══ ITEMS

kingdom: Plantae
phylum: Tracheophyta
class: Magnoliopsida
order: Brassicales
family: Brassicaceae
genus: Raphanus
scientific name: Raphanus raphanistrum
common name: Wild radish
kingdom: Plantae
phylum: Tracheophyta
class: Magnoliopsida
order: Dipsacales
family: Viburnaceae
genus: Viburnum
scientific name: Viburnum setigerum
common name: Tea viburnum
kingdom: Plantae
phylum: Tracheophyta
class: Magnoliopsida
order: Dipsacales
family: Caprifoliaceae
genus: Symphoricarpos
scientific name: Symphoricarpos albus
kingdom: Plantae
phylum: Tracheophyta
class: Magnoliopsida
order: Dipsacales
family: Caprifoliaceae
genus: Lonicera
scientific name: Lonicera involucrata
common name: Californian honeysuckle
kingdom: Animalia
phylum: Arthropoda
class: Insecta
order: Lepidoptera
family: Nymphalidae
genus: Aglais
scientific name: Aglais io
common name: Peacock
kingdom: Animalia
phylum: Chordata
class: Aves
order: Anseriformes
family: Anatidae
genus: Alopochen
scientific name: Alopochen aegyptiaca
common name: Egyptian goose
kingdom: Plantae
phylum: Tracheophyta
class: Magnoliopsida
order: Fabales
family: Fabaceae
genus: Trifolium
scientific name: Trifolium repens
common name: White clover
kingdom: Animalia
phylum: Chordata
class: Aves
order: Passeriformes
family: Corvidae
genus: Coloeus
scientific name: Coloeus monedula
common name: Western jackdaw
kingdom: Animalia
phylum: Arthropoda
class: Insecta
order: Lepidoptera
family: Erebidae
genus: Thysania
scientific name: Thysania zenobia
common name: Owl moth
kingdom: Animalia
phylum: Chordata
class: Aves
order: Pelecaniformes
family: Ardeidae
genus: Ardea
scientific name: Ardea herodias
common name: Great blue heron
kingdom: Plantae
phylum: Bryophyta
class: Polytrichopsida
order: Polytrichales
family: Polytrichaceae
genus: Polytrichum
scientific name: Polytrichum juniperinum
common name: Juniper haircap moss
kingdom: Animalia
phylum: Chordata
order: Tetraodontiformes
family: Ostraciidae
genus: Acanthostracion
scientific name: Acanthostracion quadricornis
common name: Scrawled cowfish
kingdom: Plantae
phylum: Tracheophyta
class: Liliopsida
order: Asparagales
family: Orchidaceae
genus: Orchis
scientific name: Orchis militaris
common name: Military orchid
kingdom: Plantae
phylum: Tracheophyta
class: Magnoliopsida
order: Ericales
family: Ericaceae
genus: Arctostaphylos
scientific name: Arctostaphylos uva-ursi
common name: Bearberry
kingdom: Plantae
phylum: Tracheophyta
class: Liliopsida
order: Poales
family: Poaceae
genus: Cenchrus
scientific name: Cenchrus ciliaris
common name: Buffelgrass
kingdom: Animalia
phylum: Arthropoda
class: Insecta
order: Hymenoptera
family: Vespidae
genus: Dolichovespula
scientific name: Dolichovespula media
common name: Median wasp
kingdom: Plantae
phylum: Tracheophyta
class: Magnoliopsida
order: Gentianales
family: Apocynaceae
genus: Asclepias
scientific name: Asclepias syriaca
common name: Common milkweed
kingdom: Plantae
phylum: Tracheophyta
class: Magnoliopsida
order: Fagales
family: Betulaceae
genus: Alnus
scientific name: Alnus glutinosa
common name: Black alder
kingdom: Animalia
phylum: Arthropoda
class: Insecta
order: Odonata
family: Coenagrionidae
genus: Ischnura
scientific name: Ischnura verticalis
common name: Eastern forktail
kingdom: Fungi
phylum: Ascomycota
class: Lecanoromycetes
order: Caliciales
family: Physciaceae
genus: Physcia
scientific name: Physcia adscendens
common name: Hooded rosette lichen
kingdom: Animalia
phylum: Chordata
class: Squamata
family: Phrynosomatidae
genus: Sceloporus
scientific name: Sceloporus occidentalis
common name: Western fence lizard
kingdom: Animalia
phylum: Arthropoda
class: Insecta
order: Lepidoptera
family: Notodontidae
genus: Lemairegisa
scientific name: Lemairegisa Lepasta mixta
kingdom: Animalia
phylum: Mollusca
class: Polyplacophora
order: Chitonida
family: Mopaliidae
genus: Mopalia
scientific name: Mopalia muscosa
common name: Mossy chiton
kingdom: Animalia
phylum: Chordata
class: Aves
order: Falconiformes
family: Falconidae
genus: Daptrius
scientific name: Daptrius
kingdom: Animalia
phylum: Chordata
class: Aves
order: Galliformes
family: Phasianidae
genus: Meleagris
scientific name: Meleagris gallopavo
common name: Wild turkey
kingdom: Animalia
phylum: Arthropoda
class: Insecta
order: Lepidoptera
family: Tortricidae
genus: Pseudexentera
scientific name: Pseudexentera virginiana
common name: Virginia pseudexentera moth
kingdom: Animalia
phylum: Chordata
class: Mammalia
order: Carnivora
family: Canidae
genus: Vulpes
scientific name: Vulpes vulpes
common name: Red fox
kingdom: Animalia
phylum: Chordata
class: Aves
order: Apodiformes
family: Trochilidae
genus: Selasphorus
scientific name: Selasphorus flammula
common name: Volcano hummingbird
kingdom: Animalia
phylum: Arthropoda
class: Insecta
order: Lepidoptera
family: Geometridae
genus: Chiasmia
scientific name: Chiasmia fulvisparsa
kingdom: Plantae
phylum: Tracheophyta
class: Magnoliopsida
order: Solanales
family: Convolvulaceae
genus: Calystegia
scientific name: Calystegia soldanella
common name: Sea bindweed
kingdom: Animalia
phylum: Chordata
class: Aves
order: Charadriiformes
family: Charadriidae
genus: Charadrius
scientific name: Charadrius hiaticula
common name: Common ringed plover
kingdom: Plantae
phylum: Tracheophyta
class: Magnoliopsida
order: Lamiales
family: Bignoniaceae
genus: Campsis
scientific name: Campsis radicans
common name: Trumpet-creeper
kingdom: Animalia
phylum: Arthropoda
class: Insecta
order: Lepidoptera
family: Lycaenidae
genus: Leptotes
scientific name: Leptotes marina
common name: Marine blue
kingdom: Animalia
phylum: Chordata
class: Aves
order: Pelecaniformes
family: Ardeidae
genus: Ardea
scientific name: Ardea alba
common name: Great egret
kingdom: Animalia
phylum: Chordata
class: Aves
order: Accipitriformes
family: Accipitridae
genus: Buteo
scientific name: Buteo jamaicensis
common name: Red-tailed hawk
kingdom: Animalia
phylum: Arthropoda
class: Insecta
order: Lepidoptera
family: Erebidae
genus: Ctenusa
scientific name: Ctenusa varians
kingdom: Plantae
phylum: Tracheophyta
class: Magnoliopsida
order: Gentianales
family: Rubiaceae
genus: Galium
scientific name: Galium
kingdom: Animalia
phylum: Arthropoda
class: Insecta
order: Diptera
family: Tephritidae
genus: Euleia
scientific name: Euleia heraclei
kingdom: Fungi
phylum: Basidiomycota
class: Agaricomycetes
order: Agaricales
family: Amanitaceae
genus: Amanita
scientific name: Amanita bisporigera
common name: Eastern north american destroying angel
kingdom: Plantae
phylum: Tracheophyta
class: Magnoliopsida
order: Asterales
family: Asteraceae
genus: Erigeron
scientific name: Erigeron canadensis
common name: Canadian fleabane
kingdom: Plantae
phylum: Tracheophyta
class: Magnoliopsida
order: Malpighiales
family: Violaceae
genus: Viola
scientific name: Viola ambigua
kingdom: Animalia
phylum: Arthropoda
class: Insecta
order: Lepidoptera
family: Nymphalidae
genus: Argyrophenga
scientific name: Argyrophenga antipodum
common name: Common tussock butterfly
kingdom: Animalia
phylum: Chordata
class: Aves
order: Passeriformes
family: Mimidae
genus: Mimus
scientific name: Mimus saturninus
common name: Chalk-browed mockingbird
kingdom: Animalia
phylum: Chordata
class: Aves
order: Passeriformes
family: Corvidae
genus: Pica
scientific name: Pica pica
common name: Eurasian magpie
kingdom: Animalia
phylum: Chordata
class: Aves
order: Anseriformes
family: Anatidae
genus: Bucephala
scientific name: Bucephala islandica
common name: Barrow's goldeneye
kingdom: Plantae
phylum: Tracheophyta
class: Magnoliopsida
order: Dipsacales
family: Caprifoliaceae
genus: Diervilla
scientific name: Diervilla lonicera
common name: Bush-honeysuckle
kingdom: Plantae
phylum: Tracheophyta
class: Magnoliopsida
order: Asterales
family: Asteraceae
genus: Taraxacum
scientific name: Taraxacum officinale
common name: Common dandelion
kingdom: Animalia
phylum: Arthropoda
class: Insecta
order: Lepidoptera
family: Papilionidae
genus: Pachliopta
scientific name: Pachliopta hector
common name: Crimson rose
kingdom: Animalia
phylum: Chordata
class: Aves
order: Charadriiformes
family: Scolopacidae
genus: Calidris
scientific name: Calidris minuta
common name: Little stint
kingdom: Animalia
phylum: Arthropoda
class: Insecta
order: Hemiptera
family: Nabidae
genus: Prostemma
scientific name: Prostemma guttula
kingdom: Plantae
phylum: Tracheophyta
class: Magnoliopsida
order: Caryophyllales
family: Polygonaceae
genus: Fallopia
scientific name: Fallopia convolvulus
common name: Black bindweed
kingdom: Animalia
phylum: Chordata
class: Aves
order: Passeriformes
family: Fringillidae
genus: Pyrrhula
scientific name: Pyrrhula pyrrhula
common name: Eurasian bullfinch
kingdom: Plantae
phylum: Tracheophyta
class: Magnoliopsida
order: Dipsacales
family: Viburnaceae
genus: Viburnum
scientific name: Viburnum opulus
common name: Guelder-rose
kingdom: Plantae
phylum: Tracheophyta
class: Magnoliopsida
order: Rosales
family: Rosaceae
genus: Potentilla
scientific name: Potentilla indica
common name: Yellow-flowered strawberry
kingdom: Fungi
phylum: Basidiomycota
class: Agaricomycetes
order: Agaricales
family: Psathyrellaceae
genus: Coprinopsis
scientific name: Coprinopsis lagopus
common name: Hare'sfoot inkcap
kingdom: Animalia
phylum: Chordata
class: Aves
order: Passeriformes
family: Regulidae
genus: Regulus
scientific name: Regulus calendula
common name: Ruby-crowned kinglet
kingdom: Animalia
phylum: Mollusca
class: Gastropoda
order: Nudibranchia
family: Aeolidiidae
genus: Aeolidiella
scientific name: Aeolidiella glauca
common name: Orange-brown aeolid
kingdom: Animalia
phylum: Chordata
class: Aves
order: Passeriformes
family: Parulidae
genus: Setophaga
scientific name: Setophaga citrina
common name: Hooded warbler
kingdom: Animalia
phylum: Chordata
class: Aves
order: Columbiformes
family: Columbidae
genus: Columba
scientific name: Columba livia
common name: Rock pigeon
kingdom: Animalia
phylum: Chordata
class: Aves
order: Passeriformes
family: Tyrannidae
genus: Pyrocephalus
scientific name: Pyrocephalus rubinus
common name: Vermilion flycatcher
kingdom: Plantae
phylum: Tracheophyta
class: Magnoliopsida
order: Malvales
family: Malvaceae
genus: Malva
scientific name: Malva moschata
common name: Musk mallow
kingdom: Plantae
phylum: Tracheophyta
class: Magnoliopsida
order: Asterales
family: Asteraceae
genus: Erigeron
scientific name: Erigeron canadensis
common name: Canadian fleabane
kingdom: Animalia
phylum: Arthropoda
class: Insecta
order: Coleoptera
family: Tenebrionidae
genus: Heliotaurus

════

**TO BE DONE:**
Arrange the lines of the items from the line with "genus: Cenchrus" to the line with "scientific name: Physcia adscendens", both included, as a two-column CSV headed rank and name. Give one row per line, with each field quoted and any line breaks turned into spaces.

**ANSWER:**
rank,name
"genus:","Cenchrus"
"scientific name:","Cenchrus ciliaris"
"common name:","Buffelgrass"
"kingdom:","Animalia"
"phylum:","Arthropoda"
"class:","Insecta"
"order:","Hymenoptera"
"family:","Vespidae"
"genus:","Dolichovespula"
"scientific name:","Dolichovespula media"
"common name:","Median wasp"
"kingdom:","Plantae"
"phylum:","Tracheophyta"
"class:","Magnoliopsida"
"order:","Gentianales"
"family:","Apocynaceae"
"genus:","Asclepias"
"scientific name:","Asclepias syriaca"
"common name:","Common milkweed"
"kingdom:","Plantae"
"phylum:","Tracheophyta"
"class:","Magnoliopsida"
"order:","Fagales"
"family:","Betulaceae"
"genus:","Alnus"
"scientific name:","Alnus glutinosa"
"common name:","Black alder"
"kingdom:","Animalia"
"phylum:","Arthropoda"
"class:","Insecta"
"order:","Odonata"
"family:","Coenagrionidae"
"genus:","Ischnura"
"scientific name:","Ischnura verticalis"
"common name:","Eastern forktail"
"kingdom:","Fungi"
"phylum:","Ascomycota"
"class:","Lecanoromycetes"
"order:","Caliciales"
"family:","Physciaceae"
"genus:","Physcia"
"scientific name:","Physcia adscendens"